### Problem to solve
The answer should consist of all the records, copied exactly.

### Material provided
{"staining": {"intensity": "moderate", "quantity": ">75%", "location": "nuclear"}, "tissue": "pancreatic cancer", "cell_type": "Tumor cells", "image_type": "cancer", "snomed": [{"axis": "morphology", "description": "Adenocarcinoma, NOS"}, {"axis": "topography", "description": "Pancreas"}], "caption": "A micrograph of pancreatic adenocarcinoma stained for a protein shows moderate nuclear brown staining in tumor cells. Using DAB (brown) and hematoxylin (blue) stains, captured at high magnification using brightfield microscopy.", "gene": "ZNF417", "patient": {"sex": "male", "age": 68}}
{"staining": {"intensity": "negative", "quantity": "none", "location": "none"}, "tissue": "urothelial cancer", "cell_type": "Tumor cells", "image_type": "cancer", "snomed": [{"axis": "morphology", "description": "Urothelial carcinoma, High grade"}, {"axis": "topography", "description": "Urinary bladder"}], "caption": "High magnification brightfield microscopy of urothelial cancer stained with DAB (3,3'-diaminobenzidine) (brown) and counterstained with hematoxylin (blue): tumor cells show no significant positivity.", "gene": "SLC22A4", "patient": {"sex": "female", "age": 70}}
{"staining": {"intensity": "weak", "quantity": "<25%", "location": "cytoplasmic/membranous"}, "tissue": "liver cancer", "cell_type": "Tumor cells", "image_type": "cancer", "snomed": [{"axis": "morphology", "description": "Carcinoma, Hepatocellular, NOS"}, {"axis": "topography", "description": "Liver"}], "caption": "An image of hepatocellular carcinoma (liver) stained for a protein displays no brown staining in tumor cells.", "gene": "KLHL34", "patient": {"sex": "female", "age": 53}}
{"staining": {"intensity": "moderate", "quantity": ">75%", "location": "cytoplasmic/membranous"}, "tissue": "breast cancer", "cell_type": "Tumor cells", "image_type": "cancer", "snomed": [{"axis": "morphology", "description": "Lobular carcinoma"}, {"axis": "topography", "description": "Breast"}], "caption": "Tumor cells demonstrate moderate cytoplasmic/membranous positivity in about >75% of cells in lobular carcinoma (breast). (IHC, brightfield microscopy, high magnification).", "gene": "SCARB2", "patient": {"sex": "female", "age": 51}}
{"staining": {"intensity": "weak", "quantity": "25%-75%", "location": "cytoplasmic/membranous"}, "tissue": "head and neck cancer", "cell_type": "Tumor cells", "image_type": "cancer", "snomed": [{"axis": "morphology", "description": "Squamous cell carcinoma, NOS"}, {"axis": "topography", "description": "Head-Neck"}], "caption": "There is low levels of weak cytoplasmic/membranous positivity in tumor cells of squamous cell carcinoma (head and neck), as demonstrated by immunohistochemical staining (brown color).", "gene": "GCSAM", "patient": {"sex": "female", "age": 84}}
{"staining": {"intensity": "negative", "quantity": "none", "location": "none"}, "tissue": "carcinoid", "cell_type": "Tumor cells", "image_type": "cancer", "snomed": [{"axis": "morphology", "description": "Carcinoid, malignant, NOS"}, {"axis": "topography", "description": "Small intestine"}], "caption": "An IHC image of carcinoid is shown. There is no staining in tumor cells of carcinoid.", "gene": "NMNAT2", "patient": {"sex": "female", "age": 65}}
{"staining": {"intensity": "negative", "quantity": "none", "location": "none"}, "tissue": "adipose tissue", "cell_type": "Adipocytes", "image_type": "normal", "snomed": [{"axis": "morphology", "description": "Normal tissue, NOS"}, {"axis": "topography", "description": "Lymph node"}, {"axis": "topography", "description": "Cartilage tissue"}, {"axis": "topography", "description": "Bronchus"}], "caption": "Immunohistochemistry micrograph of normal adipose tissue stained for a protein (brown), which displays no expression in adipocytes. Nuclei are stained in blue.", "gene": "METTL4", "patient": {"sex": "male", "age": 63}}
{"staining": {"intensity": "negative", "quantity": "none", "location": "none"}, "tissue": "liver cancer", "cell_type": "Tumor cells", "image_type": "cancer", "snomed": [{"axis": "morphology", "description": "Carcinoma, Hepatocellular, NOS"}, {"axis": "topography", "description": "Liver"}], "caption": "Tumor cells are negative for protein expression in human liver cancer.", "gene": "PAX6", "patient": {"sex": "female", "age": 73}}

### Answer for the task
{"staining": {"intensity": "moderate", "quantity": ">75%", "location": "nuclear"}, "tissue": "pancreatic cancer", "cell_type": "Tumor cells", "image_type": "cancer", "snomed": [{"axis": "morphology", "description": "Adenocarcinoma, NOS"}, {"axis": "topography", "description": "Pancreas"}], "caption": "A micrograph of pancreatic adenocarcinoma stained for a protein shows moderate nuclear brown staining in tumor cells. Using DAB (brown) and hematoxylin (blue) stains, captured at high magnification using brightfield microscopy.", "gene": "ZNF417", "patient": {"sex": "male", "age": 68}}
{"staining": {"intensity": "negative", "quantity": "none", "location": "none"}, "tissue": "urothelial cancer", "cell_type": "Tumor cells", "image_type": "cancer", "snomed": [{"axis": "morphology", "description": "Urothelial carcinoma, High grade"}, {"axis": "topography", "description": "Urinary bladder"}], "caption": "High magnification brightfield microscopy of urothelial cancer stained with DAB (3,3'-diaminobenzidine) (brown) and counterstained with hematoxylin (blue): tumor cells show no significant positivity.", "gene": "SLC22A4", "patient": {"sex": "female", "age": 70}}
{"staining": {"intensity": "weak", "quantity": "<25%", "location": "cytoplasmic/membranous"}, "tissue": "liver cancer", "cell_type": "Tumor cells", "image_type": "cancer", "snomed": [{"axis": "morphology", "description": "Carcinoma, Hepatocellular, NOS"}, {"axis": "topography", "description": "Liver"}], "caption": "An image of hepatocellular carcinoma (liver) stained for a protein displays no brown staining in tumor cells.", "gene": "KLHL34", "patient": {"sex": "female", "age": 53}}
{"staining": {"intensity": "moderate", "quantity": ">75%", "location": "cytoplasmic/membranous"}, "tissue": "breast cancer", "cell_type": "Tumor cells", "image_type": "cancer", "snomed": [{"axis": "morphology", "description": "Lobular carcinoma"}, {"axis": "topography", "description": "Breast"}], "caption": "Tumor cells demonstrate moderate cytoplasmic/membranous positivity in about >75% of cells in lobular carcinoma (breast). (IHC, brightfield microscopy, high magnification).", "gene": "SCARB2", "patient": {"sex": "female", "age": 51}}
{"staining": {"intensity": "weak", "quantity": "25%-75%", "location": "cytoplasmic/membranous"}, "tissue": "head and neck cancer", "cell_type": "Tumor cells", "image_type": "cancer", "snomed": [{"axis": "morphology", "description": "Squamous cell carcinoma, NOS"}, {"axis": "topography", "description": "Head-Neck"}], "caption": "There is low levels of weak cytoplasmic/membranous positivity in tumor cells of squamous cell carcinoma (head and neck), as demonstrated by immunohistochemical staining (brown color).", "gene": "GCSAM", "patient": {"sex": "female", "age": 84}}
{"staining": {"intensity": "negative", "quantity": "none", "location": "none"}, "tissue": "carcinoid", "cell_type": "Tumor cells", "image_type": "cancer", "snomed": [{"axis": "morphology", "description": "Carcinoid, malignant, NOS"}, {"axis": "topography", "description": "Small intestine"}], "caption": "An IHC image of carcinoid is shown. There is no staining in tumor cells of carcinoid.", "gene": "NMNAT2", "patient": {"sex": "female", "age": 65}}
{"staining": {"intensity": "negative", "quantity": "none", "location": "none"}, "tissue": "adipose tissue", "cell_type": "Adipocytes", "image_type": "normal", "snomed": [{"axis": "morphology", "description": "Normal tissue, NOS"}, {"axis": "topography", "description": "Lymph node"}, {"axis": "topography", "description": "Cartilage tissue"}, {"axis": "topography", "description": "Bronchus"}], "caption": "Immunohistochemistry micrograph of normal adipose tissue stained for a protein (brown), which displays no expression in adipocytes. Nuclei are stained in blue.", "gene": "METTL4", "patient": {"sex": "male", "age": 63}}
{"staining": {"intensity": "negative", "quantity": "none", "location": "none"}, "tissue": "liver cancer", "cell_type": "Tumor cells", "image_type": "cancer", "snomed": [{"axis": "morphology", "description": "Carcinoma, Hepatocellular, NOS"}, {"axis": "topography", "description": "Liver"}], "caption": "Tumor cells are negative for protein expression in human liver cancer.", "gene": "PAX6", "patient": {"sex": "female", "age": 73}}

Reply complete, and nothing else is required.